Rating Rationale
April 29, 2026 | Mumbai
HPCL LNG Limited
'Crisil AA+ / Stable / Crisil A1+ ' assigned to Bank Debt
 
Rating Action
Total Bank Loan Facilities RatedRs.3411 Crore
Long Term RatingCrisil AA+/Stable (Assigned)
Short Term RatingCrisil A1+ (Assigned)
Note: None of the Directors on Crisil Ratings Limited’s Board are members of rating committee and thus do not participate in discussion or assignment of any ratings. The Board of Directors also does not discuss any ratings at its meetings.
1 crore = 10 million
Refer to Annexure for Details of Instruments & Bank Facilities

Detailed Rationale

Crisil Ratings has assigned its Crisil AA+/Stable/Crisil A1+ ratings to the bank facilities of HPCL LNG Limited (HPLNG).

 

The rating derives comfort from the company’s strategic importance to the parent, Hindustan Petroleum Corporation Ltd (HPCL, rated 'Crisil AAA/Stable/Crisil A1+'). The parent holds 100% stake in HPLNG and will continue to provide operational, managerial and financial support to HPLNG. The company remains critical to HPCL, as it helps the latter address the gap in the gas value chain and acts as a key infrastructure link enabling HPCL to secure, process, and utilise LNG efficiently across its operations. The ratings also factor in successful commissioning of the terminal and near completion of ancillary facilities.

 

HPLNG operates a 5 MMTPA LNG regasification terminal at Chhara, Gujarat. The terminal, which commenced operations in February 2025, operates on a pure tolling model, providing regasification services to customers, primarily HPCL. The project cost (with the cost overrun) is around Rs 4,744 crore, and is funded via 70% debt and the rest via equity.

 

The business risk profile of HPLNG is supported by the growing demand for liquefied natural gas (LNG) in India, with city gas distribution (CGD) emerging as a key growth driver for natural gas consumption over the long term. Completion of construction of the terminal and the pipelines, and near completion of the breakwater have also been factored into the ratings. The terminal's strategic location on the west coast facilitates access to LNG and its transportation to refineries. The ratings also consider the captive usage of the terminal's offtake by HPCL for its refineries and subsidiaries, which ensures steady demand.

 

Crisil Ratings has taken note of the current disruptions faced in gas supply due to the ongoing geopolitical conflict. The terminal is currently non-operational as HPCL is not able to procure LNG from its sources in the Middle East. However, it is actively looking to source gas from alternate geographies, which should help utilisation levels improve gradually.

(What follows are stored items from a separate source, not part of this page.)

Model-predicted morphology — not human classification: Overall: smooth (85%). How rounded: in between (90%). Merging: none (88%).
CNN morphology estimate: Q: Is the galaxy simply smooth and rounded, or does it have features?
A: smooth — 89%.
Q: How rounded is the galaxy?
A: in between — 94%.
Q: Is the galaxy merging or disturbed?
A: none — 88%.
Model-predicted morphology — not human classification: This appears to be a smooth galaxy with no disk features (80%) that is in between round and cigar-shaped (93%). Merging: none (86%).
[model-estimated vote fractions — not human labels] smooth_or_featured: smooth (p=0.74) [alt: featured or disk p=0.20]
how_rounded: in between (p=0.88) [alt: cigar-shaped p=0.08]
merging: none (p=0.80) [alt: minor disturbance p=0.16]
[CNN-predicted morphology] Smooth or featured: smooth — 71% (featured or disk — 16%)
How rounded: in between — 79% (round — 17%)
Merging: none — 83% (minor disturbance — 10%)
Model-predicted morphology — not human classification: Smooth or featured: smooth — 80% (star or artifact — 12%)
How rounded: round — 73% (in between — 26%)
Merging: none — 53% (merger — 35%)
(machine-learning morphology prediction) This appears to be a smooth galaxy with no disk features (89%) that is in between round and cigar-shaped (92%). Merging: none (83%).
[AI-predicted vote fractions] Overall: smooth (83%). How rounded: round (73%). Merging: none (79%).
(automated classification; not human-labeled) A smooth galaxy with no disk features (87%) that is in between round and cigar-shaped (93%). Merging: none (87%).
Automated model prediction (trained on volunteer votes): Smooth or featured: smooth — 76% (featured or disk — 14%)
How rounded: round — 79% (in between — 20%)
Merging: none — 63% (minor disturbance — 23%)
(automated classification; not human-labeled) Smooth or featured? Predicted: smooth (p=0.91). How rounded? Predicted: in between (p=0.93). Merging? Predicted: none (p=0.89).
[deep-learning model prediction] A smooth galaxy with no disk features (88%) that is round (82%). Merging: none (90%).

Crisil Ratings will continue to monitor developments relating to geopolitical risks in West Asia and their potential impact on LNG availability and terminal utilisation.

 

The financial risk profile factors in outstanding debt of around Rs 3,022 crore, along with preference shares worth nearly Rs 292 crore issued to HPCL as on December 31, 2025. Principal repayment will commence from fiscal 2028. Meanwhile, as operations are currently disrupted due to the war, interest obligations are being serviced by HPCL. Crisil Ratings derives comfort from the strong financial profile of the parent and the demonstrated liquidity support available to HPLNG.

Analytical Approach

Crisil Ratings has applied its parent notch-up framework to factor in the extent of support received from HPCL, and has considered the standalone business and financial risk profile of HPLNG for its analysis. The preference shares issued to HPCL (worth Rs 291.66 crore) have been considered as 100% debt.

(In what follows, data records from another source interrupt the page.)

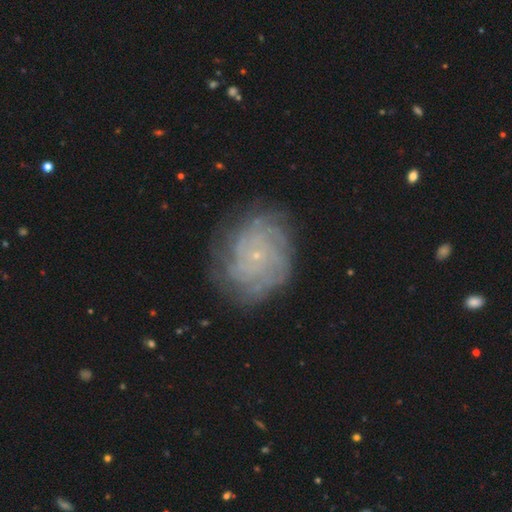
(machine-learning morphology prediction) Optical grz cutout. It shows a featured or disk galaxy (78%) with no bar (84%), tight (77%) spiral arms (94%) and a small central bulge (89%). Merging: none (81%).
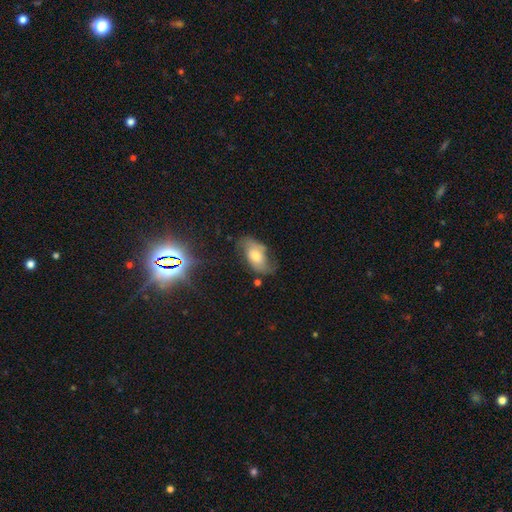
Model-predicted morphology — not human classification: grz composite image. It shows a featured or disk galaxy (46%). Merging: none (56%).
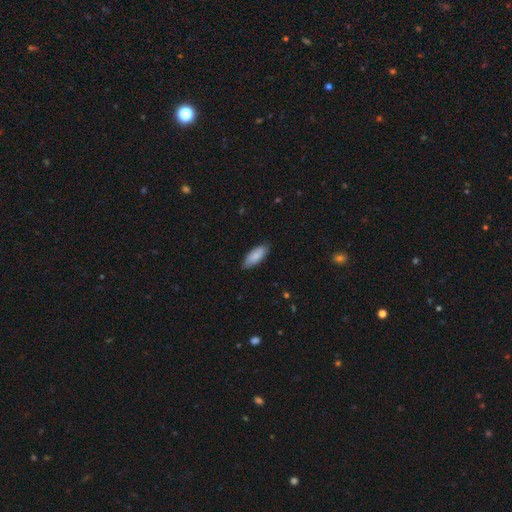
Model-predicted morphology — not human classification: The model was most divided on "how rounded": in between: 76%, cigar-shaped: 22%, round: 2%. More confident: smooth or featured — smooth (86%); merging — none (84%).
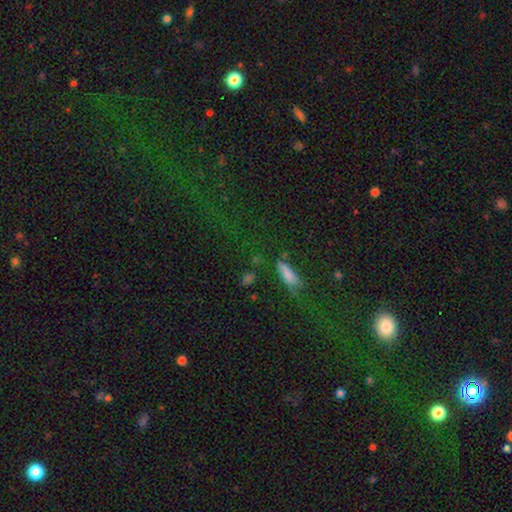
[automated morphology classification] Overall: smooth (42%; star or artifact 34%). Merging: none (54%; major disturbance 21%).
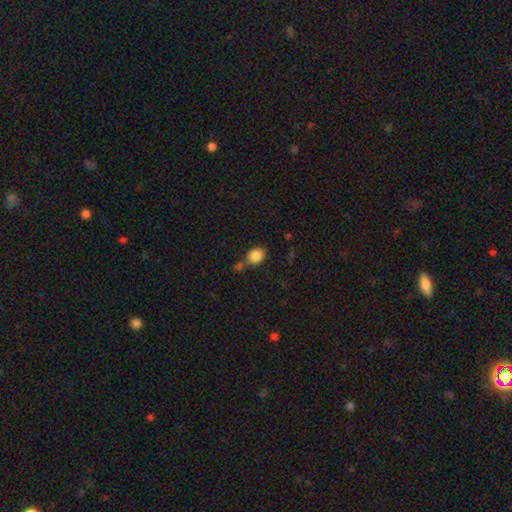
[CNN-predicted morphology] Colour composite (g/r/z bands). It shows a smooth galaxy with no disk features (86%) that is in between round and cigar-shaped (54%). Merging: none (56%).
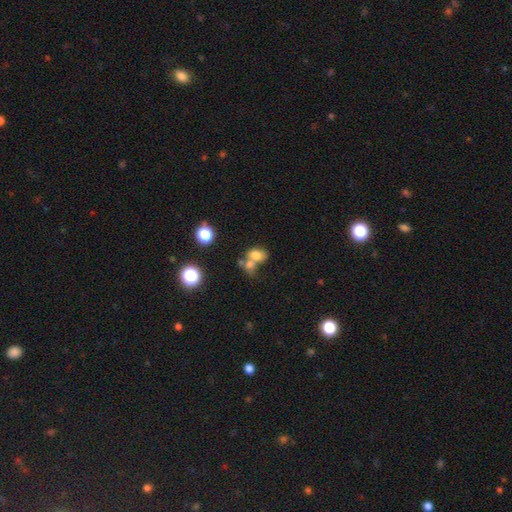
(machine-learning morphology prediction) The model was most divided on "merging": merger: 57%, none: 28%, minor disturbance: 9%, major disturbance: 6%. More confident: smooth or featured — smooth (71%); how rounded — in between (70%).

Key Rating Drivers - Strengths

Strong support from the parent, HPCL: HPLNG helps HPCL address the gap in the gas value chain and acts as a key infrastructure link that enables the latter to secure, process, and utilise LNG efficiently across its operations. Both the entities have a strong strategic link, with regassified LNG being utilised across segments such as refineries, CGD, petrochemicals, and joint ventures.

 

Association with HPCL provides HPLNG flexibility to raise capital at competitive rates. Apart from the budgeted investment of Rs 1,460 crore for the project, HPCL has also subscribed to preference shares issued by the company (worth nearly Rs 292 crore). Moreover, as HPLNG’s operations are currently disrupted due to the war, HPCL is fulfilling its interest obligations. The parent has also provided a promoter support agreement for HPLNG’s borrowing programme.

 

Favourable location and competitive pricing: HPLNG terminal at Chhara on the west coast provides a strategic advantage, given the region’s established ecosystem for LNG imports and proximity to key consumption centres such as refineries. This enables efficient receipt and onward transportation of gas, thereby enhancing operational flexibility. Additionally, HPLNG is able to offer competitive regasification tariffs in line with industry peers, which further strengthens its market position.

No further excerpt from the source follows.